Proponents say hydrogen stores energy more efficiently than conventional batteries, burns twice as efficiently in a fuel cell as gasoline does in a traditional internal combustion engine, and releases its energy without the fossil fuel emissions scientists say contribute to global warming.
But critics of the so-called "hydrogen economy" say the element will never replace fossil fuels, and consider the Bush administration's earmarking of some $1.7 billion in fuel cell research funds a red herring to draw attention away from the world's growing, and unsustainable, energy addiction.
Indeed, several technological hurdles remain. Fuel cell components require expensive precious metals, the safety of storing hydrogen remains a matter of debate, and an infrastructure for delivering hydrogen does not yet exist.
Furthermore, though there's no shortage of hydrogen, its atoms are typically bonded with something else, such as carbon or oxygen. Separating the atoms from a hydrogen source, such as natural gas, still requires more energy than would be spent if the natural gas were just burned to make electricity. It takes even more energy to get hydrogen out of water.
That's where New Mexico comes in.
The state boasts several institutions and national laboratories, as well as a handful of businesses such as Ares Corp., Intelligent Energy and Cabot Superior Micropowders, engaged in solving various parts of the hydrogen puzzle. And its booming oil and gas industry, for now anyway, creates a ready-made source of hydrogen.
"We see the need to develop technology that starts in the oil and gas industry and will eventually transition into a hydrogen-type energy environment," Tech's Romero said. "We can use hydrocarbon resources to further hydrogen research, with the ultimate goal, as those resources go away, of hydrogen as an alternative. We see that in 20 to 30 years, but we have to start now."
Projects funded by New Mexico Tech so far include:
About $120,000 to the University of New Mexico, which is seeking Department of Energy funding to promote undergraduate fuel cell education and graduate level research, and to support a public- private collaboration between UNM, Los Alamos National Laboratories, Albuquerque materials firm Cabot Superior Micropowders and New Mexico Tech.
About $42,000 to educational outreach programs, such as plans by Los Alamos-based Energy Related Devices to distribute functioning fuel cell-powered model cars to 200 middle schools around the state.
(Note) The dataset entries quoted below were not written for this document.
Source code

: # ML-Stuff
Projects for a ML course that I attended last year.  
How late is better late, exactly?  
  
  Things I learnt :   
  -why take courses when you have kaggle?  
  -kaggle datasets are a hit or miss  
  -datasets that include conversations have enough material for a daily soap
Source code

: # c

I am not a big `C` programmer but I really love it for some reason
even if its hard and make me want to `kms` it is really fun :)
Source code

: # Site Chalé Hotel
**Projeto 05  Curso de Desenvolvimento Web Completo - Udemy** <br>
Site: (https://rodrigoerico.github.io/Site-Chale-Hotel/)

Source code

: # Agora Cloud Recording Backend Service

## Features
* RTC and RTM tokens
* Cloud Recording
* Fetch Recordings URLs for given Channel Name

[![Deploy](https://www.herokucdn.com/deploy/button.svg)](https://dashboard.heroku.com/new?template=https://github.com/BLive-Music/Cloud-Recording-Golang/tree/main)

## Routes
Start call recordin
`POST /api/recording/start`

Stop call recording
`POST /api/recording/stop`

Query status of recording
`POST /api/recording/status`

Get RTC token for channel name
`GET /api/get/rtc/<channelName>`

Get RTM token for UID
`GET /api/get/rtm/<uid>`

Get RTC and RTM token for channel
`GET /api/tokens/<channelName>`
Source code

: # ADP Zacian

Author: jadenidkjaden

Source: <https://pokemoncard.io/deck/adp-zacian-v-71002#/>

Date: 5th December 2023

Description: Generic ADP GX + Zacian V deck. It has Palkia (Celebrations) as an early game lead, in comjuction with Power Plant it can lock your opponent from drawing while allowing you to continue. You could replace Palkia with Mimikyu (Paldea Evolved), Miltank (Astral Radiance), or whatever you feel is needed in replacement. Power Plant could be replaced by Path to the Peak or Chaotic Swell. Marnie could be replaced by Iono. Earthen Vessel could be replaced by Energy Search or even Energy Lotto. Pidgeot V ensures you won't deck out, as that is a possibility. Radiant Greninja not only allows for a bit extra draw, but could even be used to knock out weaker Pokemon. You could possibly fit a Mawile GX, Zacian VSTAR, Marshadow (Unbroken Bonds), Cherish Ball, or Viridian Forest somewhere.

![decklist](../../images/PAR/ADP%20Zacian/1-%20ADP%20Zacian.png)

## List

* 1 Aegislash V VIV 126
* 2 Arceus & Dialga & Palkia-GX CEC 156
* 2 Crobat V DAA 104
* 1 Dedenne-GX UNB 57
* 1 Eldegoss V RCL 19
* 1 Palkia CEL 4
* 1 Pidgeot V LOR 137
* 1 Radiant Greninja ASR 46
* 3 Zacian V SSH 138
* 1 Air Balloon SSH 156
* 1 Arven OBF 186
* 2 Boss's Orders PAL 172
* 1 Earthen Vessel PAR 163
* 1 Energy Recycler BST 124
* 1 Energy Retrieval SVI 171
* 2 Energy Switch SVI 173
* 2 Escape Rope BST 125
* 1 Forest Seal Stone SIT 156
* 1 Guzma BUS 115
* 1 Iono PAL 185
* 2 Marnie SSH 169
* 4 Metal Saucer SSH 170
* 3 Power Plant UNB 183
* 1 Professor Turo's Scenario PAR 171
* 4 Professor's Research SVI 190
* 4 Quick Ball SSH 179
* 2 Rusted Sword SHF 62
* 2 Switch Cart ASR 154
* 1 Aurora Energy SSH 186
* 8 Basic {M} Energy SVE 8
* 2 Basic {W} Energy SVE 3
About $180,000 to a proposed City of Albuquerque project that would extract hydrogen from waste methane produced by decomposition at city landfills.
About $300,000 to install fuel cells and other alternative energy systems in some of the 256 homes in Playas, a former town owned by New Mexico Tech and used for various homeland security and defense research programs. The houses, though uninhabited, would be set up to use energy like a typical home, and researchers would observe how the extra energy could help fill in for unreliable power grids, Romero said.
"Development of advanced energy technologies and educational infrastructure to support hydrogen fuel and fuel cell interests will go a long way in promoting New Mexico as the Clean Energy State," said EMNRD Cabinet Secretary Joanna Prukop in a statement. "Furthermore, it will help New Mexico to meet renewable energy goals by providing alternatives to conventional fuels and ultimately reducing our dependence on foreign oil."
Funding for each program is dependent on them receiving matching funds from outside the state, he said.